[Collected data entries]
========
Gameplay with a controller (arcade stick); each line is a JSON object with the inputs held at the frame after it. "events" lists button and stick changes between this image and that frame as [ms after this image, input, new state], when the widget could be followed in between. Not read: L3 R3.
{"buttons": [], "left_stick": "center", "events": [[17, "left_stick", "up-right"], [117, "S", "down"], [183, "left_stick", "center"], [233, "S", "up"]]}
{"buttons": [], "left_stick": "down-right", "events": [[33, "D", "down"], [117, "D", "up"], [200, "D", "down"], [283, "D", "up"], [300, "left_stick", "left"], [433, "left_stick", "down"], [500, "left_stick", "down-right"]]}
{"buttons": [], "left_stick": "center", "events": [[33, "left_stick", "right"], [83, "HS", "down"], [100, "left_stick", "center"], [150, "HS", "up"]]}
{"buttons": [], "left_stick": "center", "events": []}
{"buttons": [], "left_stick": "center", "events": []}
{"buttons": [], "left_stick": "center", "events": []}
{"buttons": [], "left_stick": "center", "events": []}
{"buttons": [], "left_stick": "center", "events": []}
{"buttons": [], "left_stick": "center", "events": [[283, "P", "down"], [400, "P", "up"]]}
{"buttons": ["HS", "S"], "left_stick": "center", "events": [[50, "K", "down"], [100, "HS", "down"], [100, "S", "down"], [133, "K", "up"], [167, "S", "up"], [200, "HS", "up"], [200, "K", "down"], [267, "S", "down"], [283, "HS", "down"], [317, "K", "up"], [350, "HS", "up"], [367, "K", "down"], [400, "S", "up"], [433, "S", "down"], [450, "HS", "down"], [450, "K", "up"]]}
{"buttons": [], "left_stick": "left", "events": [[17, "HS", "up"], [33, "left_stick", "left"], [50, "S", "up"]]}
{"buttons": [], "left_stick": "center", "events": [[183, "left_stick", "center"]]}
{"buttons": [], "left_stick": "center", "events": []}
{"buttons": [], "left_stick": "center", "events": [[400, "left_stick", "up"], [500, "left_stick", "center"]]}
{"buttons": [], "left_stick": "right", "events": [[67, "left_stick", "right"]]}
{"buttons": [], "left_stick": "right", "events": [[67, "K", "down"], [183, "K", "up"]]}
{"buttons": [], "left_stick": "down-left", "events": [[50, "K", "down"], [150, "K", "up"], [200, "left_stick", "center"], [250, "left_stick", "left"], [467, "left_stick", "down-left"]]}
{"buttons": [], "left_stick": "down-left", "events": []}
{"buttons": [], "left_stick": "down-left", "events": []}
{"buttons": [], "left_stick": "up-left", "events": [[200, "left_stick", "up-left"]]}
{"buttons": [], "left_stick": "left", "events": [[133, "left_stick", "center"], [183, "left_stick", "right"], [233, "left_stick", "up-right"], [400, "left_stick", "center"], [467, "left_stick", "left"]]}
========
[WORK TO BE COMPLETED] All the lines above are to be copied exactly, with none left out.

[RESULT]
Gameplay with a controller (arcade stick); each line is a JSON object with the inputs held at the frame after it. "events" lists button and stick changes between this image and that frame as [ms after this image, input, new state], when the widget could be followed in between. Not read: L3 R3.
{"buttons": [], "left_stick": "center", "events": [[17, "left_stick", "up-right"], [117, "S", "down"], [183, "left_stick", "center"], [233, "S", "up"]]}
{"buttons": [], "left_stick": "down-right", "events": [[33, "D", "down"], [117, "D", "up"], [200, "D", "down"], [283, "D", "up"], [300, "left_stick", "left"], [433, "left_stick", "down"], [500, "left_stick", "down-right"]]}
{"buttons": [], "left_stick": "center", "events": [[33, "left_stick", "right"], [83, "HS", "down"], [100, "left_stick", "center"], [150, "HS", "up"]]}
{"buttons": [], "left_stick": "center", "events": []}
{"buttons": [], "left_stick": "center", "events": []}
{"buttons": [], "left_stick": "center", "events": []}
{"buttons": [], "left_stick": "center", "events": []}
{"buttons": [], "left_stick": "center", "events": []}
{"buttons": [], "left_stick": "center", "events": [[283, "P", "down"], [400, "P", "up"]]}
{"buttons": ["HS", "S"], "left_stick": "center", "events": [[50, "K", "down"], [100, "HS", "down"], [100, "S", "down"], [133, "K", "up"], [167, "S", "up"], [200, "HS", "up"], [200, "K", "down"], [267, "S", "down"], [283, "HS", "down"], [317, "K", "up"], [350, "HS", "up"], [367, "K", "down"], [400, "S", "up"], [433, "S", "down"], [450, "HS", "down"], [450, "K", "up"]]}
{"buttons": [], "left_stick": "left", "events": [[17, "HS", "up"], [33, "left_stick", "left"], [50, "S", "up"]]}
{"buttons": [], "left_stick": "center", "events": [[183, "left_stick", "center"]]}
{"buttons": [], "left_stick": "center", "events": []}
{"buttons": [], "left_stick": "center", "events": [[400, "left_stick", "up"], [500, "left_stick", "center"]]}
{"buttons": [], "left_stick": "right", "events": [[67, "left_stick", "right"]]}
{"buttons": [], "left_stick": "right", "events": [[67, "K", "down"], [183, "K", "up"]]}
{"buttons": [], "left_stick": "down-left", "events": [[50, "K", "down"], [150, "K", "up"], [200, "left_stick", "center"], [250, "left_stick", "left"], [467, "left_stick", "down-left"]]}
{"buttons": [], "left_stick": "down-left", "events": []}
{"buttons": [], "left_stick": "down-left", "events": []}
{"buttons": [], "left_stick": "up-left", "events": [[200, "left_stick", "up-left"]]}
{"buttons": [], "left_stick": "left", "events": [[133, "left_stick", "center"], [183, "left_stick", "right"], [233, "left_stick", "up-right"], [400, "left_stick", "center"], [467, "left_stick", "left"]]}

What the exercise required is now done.